Es gibt Menschen, die denken sehr viel nach. Oft über ein und dieselbe Sache. Problematisch wird es, wenn in einem Gespräch (oder einer Beziehung) unterschiedliche „Bedenkzeiten“ aufeinander treffen. Oder wenn aus konstruktivem Nachdenken unproduktives Herumdenken wird. Wie sich das stoppen lässt, weiß beziehungsweise-Autorin Kirsten Schwieger

Ich muss zugeben, die Worte nagen immer noch an mir. Noch Jahre nachdem ein Uni-Professor in einer mündlichen Prüfung zu mir gesagt hat „Erst denken, dann reden!“ überkommen mich Schamgefühle, wenn ich daran denke. Das passiert meistens in ähnlichen Situationen, wenn ich das Gefühl habe, vorschnell geantwortet zu haben.

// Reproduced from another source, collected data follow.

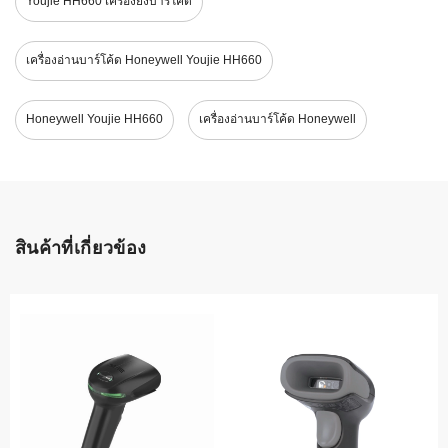
Youjie HH660 เครื่องยิงบาร์โค้ด
เครื่องอ่านบาร์โค้ด Honeywell Youjie HH660
Honeywell Youjie HH660
เครื่องอ่านบาร์โค้ด Honeywell
สินค้าที่เกี่ยวข้อง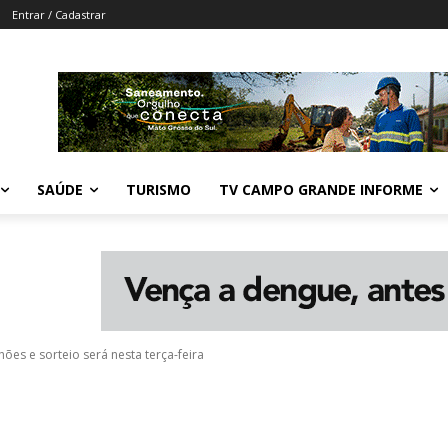
Entrar / Cadastrar
SAÚDE
TURISMO
TV CAMPO GRANDE INFORME
es e sorteio será nesta terça-feira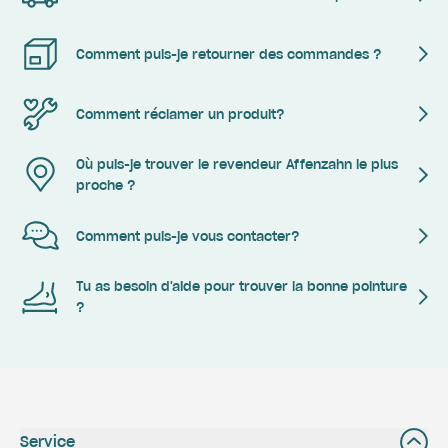
Comment puis-je retourner des commandes ?
Comment réclamer un produit?
Où puis-je trouver le revendeur Affenzahn le plus
proche ?
Comment puis-je vous contacter?
Tu as besoin d'aide pour trouver la bonne pointure
?
Service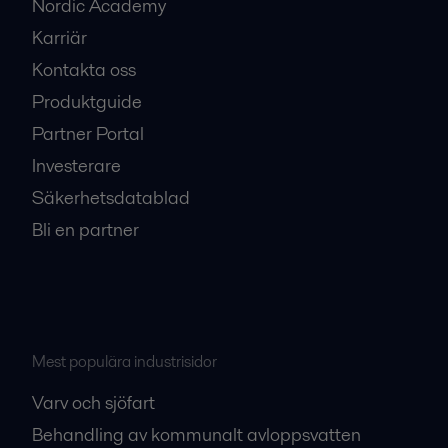
Nordic Academy
Karriär
Kontakta oss
Produktguide
Partner Portal
Investerare
Säkerhetsdatablad
Bli en partner
Mest populära industrisidor
Varv och sjöfart
Behandling av kommunalt avloppsvatten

Dennoch bin ich der Meinung, dass man differenzieren sollte. Zwischen folgenschweren Antworten auf wichtige oder tiefgründige Fragen und Repliken, die eine Konversation am Laufen halten. Denn nichts ist schlimmer als ein Gesprächspartner, der einen mitten im Gespräch hängen lässt, weil er in seinen hintersten Gehirnwindungen nach der perfekten Antwort sucht. Zu viel Nachdenken kann für das Gegenüber irritierend sein.

Du denkst einfach zu viel – und zu langsam

Obwohl, ich muss mich korrigieren: Es geht schlimmer. Und zwar, wenn man mit solch einem Gesprächspartner eine Liebesbeziehung führt. So trafen bei mir und meinem Freund diesbezüglich zwei Welten aufeinander. Ich schlagfertig und schnell, er tiefgründig mit extrem laaaaaangen Antwortzeiten. Noch heute bin ich mir manchmal nicht sicher, ob ein Gespräch weitergeht oder er durch eine meiner Fragen auf so komplexe Sachverhalte gestoßen ist, die er erstmal gedanklich sortieren muss. Da er damit dann sofort beginnt, gibt es leider auch nie eine diesbezügliche Info. Manchmal kommt dann allerdings, Minuten später (wenn ich mich schon längst anderen Dingen zugewandt habe), plötzlich doch noch eine Antwort. Konversation interruptus, sozusagen.

Schön ist das nicht: Das lange Nachdenken und die langen Antwortzeiten

Erst recht nicht, wenn man die plötzliche Stille und gedankliche Abwesenheit persönlich nimmt. Ein Fehler, den man besser nicht begeht. Auch gemeinsame Entscheidungen werden durch dieses immens gründliche Durchdenken nicht gerade erleichtert. Ob wir Sonntag auf ein Glas Wein bei Freunden vorbeikommen wollen? „Klar, wir haben Zeit und die beiden schon lange nicht mehr gesehen“, kommt es von mir wie aus der Pistole geschossen. Doch mein Freund braucht noch Bedenkzeit. Dann ginge Kino ja schon wieder nicht. Und was, wenn die Freunde uns nach einem Glas rausschmeißen? Dann ist der Abend angebrochen, für Kino ist es aber schon zu spät. Zu viel Wein wäre allerdings auch nicht gut, weil ja Montag eventuell XY angedacht war … HALLO, geht’s noch!?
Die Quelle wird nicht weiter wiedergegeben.